Stored data
..........
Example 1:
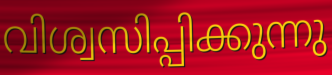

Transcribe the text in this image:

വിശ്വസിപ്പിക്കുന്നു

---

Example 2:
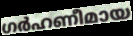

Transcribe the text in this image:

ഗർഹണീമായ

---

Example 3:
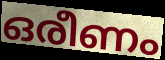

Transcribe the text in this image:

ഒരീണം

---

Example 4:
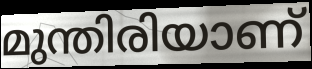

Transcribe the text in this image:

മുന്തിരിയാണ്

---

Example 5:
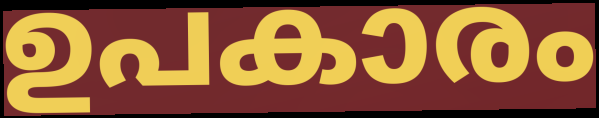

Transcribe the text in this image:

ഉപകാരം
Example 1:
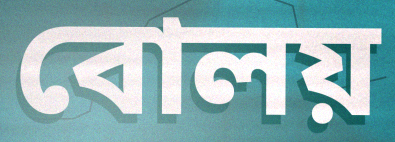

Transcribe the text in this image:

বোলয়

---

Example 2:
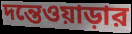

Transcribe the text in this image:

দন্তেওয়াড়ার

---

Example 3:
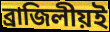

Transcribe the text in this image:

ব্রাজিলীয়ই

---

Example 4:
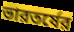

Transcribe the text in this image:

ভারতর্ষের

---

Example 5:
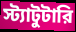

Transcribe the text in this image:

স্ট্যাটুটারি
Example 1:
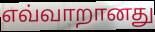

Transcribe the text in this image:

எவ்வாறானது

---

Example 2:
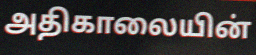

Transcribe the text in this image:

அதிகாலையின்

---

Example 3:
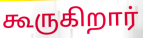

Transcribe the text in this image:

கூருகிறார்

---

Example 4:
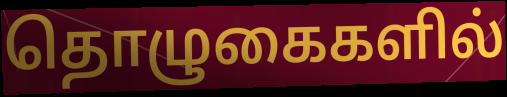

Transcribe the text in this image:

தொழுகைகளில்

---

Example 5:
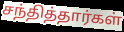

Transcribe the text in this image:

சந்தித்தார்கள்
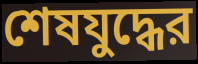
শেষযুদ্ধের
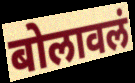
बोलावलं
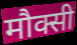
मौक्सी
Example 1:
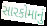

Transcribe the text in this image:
..........
Copy the data word for word, no pictures.

▶ **SOLUTION FOR THIS TASK**:
Example 1:

Transcribe the text in this image:

വിശ്വസിപ്പിക്കുന്നു

---

Example 2:

Transcribe the text in this image:

ഗർഹണീമായ

---

Example 3:

Transcribe the text in this image:

ഒരീണം

---

Example 4:

Transcribe the text in this image:

മുന്തിരിയാണ്

---

Example 5:

Transcribe the text in this image:

ഉപകാരം
Example 1:

Transcribe the text in this image:

বোলয়

---

Example 2:

Transcribe the text in this image:

দন্তেওয়াড়ার

---

Example 3:

Transcribe the text in this image:

ব্রাজিলীয়ই

---

Example 4:

Transcribe the text in this image:

ভারতর্ষের

---

Example 5:

Transcribe the text in this image:

স্ট্যাটুটারি
Example 1:

Transcribe the text in this image:

எவ்வாறானது

---

Example 2:

Transcribe the text in this image:

அதிகாலையின்

---

Example 3:

Transcribe the text in this image:

கூருகிறார்

---

Example 4:

Transcribe the text in this image:

தொழுகைகளில்

---

Example 5:

Transcribe the text in this image:

சந்தித்தார்கள்
শেষযুদ্ধের
बोलावलं
मौक्सी
Example 1:

Transcribe the text in this image:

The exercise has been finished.